分析用テキストによると、巨大なコートを建物の中につくるという当初のアイデアは、どの法律の壁にぶつかったかを答えてください。

* _分析用テキスト_
□ □ □
川村当初のアイデアは、巨大なコートの中に入って内側にプロジェクションマッピングをするというものでした。でも、建物の中に巨大な建造物(コート)をつくるには建築基準法や消防法の壁にぶち当たったんです。しかしそこで完全に諦めてしまうと、そこに至るまでに積み上げたプロセスが無駄になってしまうので、コアとなるビッグアイデアを崩さずに、うまいピボットをして着地点を見つけるために企画を調整していきました。
富永ビッグアイデアが出た時に、それに固執するクリエイティブディレクターは多いけれど、本当に大事なのは柔軟性です。このケースのように、突飛なアイデアを思いついた時こそ、本当に実現できるのか話し合いながら実現性を探り、いざとなったら別の角度のアイデアを出し続けられる柔軟さがクリエイティブディレクターには必要だと思います。川村は本当に無茶を言うんですけど、最終的には柔軟で「だったらこうしたらどうでしょう」という引き出しがものすごく多いんです。
川村答えはひとつじゃないですし、そもそも答えがあるかどうかもわからない。みんなが驚くようなアイデアを高いクオリティで実現できるかどうかは、アイデアの発想そのものだけではなくて、それをどう組み立てて、どう実現していくかなど、様々なレイヤーの話があるんです。究極的にクリエイティブディレクターは、最終的な「実現の責任者」なんだと思いますね。
□ □ □
(データセットに含まれるレコード)
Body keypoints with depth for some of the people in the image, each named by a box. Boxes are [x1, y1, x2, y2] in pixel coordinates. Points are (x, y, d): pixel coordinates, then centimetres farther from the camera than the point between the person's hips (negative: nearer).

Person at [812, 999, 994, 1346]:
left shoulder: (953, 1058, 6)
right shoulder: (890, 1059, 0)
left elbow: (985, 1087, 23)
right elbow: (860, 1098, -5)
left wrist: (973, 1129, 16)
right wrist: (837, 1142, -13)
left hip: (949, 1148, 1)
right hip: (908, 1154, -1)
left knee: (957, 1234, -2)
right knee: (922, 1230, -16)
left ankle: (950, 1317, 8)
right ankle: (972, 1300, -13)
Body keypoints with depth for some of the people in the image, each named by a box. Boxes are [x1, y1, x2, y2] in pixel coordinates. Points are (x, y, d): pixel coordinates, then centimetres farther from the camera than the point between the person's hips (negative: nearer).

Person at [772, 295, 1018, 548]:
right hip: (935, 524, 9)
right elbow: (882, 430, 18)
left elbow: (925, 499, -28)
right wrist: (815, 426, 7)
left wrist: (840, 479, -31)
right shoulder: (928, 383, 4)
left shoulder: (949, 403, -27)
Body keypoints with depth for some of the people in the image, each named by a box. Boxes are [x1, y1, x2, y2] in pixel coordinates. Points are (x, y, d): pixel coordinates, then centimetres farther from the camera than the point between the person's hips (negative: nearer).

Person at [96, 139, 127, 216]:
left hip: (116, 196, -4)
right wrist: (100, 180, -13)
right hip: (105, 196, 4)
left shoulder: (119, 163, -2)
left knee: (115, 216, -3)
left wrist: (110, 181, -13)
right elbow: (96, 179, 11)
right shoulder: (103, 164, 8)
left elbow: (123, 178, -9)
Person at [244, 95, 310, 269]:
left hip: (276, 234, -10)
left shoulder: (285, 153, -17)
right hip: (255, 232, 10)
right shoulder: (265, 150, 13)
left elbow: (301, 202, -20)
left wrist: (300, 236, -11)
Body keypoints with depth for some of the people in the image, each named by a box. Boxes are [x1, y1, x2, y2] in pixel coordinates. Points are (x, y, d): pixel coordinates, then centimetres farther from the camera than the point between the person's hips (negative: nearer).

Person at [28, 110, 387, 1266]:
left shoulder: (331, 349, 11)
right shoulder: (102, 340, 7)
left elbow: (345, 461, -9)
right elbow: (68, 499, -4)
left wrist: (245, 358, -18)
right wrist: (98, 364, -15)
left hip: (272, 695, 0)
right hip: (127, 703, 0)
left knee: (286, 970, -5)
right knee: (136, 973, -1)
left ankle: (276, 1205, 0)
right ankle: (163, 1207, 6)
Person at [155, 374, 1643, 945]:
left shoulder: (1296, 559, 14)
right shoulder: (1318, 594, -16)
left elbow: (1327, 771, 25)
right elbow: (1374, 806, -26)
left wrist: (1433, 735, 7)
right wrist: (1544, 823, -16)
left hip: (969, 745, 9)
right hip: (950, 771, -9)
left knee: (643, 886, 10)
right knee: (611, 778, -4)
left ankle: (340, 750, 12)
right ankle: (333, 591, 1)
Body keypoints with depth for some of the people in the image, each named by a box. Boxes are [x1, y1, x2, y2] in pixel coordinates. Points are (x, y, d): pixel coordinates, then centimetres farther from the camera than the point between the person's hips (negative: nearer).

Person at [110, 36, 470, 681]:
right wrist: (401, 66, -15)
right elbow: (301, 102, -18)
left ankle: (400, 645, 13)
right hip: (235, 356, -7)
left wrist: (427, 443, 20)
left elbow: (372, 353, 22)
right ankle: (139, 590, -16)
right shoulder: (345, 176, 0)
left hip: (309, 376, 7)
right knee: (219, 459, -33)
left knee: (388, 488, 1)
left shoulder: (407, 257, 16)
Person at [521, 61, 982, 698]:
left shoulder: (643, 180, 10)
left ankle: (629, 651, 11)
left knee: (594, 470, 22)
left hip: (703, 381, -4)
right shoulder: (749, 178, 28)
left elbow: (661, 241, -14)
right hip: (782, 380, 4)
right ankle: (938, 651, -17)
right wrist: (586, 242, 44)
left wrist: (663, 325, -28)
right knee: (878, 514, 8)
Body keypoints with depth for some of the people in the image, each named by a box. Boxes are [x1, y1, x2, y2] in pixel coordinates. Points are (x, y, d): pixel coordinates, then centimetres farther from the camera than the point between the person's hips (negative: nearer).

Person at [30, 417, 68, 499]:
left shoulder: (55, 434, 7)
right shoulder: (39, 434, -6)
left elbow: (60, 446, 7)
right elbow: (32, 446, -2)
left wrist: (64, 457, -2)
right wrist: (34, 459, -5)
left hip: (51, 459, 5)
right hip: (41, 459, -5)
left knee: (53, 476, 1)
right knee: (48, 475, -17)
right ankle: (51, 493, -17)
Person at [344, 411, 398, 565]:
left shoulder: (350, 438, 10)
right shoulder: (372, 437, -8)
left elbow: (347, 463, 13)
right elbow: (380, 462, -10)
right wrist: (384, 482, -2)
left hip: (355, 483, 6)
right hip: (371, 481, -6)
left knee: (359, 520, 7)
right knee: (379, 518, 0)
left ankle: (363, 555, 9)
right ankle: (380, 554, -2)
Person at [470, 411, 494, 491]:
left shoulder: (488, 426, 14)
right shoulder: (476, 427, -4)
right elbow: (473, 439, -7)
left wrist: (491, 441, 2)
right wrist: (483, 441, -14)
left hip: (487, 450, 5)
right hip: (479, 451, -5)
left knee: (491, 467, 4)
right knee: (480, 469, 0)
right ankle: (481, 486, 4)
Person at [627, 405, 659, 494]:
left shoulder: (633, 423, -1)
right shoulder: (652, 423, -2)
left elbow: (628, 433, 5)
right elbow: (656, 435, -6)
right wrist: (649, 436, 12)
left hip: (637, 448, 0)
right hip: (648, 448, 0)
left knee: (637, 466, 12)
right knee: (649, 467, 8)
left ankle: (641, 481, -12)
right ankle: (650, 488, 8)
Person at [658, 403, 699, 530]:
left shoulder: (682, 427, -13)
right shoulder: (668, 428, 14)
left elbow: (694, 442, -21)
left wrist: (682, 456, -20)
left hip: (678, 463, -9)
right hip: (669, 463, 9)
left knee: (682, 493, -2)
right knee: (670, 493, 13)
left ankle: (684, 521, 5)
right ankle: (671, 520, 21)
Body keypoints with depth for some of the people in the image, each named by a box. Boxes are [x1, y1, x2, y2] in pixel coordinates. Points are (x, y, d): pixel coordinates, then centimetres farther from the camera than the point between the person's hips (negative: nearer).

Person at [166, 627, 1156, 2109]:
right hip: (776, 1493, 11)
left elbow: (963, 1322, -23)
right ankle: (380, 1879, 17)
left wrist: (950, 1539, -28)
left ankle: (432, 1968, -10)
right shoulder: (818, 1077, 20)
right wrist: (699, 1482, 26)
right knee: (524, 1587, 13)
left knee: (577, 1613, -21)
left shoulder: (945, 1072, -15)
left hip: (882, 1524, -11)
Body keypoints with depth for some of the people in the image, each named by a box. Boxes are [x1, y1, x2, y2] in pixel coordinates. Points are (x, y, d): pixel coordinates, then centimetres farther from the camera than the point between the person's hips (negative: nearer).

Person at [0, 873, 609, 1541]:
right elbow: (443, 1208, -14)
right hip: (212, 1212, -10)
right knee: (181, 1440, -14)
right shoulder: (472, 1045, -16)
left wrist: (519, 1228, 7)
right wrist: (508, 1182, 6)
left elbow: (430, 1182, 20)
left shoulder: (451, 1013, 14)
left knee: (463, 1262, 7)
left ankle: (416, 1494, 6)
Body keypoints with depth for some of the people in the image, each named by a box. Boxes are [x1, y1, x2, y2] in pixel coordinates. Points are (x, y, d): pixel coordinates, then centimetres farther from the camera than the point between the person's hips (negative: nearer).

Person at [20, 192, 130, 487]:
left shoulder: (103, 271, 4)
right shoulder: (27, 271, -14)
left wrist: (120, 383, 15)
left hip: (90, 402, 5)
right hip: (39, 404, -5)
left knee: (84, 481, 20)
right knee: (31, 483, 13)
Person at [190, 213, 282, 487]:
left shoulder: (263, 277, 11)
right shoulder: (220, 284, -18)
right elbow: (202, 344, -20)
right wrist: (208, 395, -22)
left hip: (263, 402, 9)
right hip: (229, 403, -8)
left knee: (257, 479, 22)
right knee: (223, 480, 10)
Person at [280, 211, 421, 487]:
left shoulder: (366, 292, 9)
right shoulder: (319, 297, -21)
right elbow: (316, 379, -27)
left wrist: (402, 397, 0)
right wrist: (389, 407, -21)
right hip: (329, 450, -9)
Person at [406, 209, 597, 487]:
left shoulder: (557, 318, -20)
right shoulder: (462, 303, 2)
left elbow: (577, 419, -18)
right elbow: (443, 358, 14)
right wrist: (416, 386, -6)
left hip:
□ □ □
* _解答_
建築基準法と消防法です。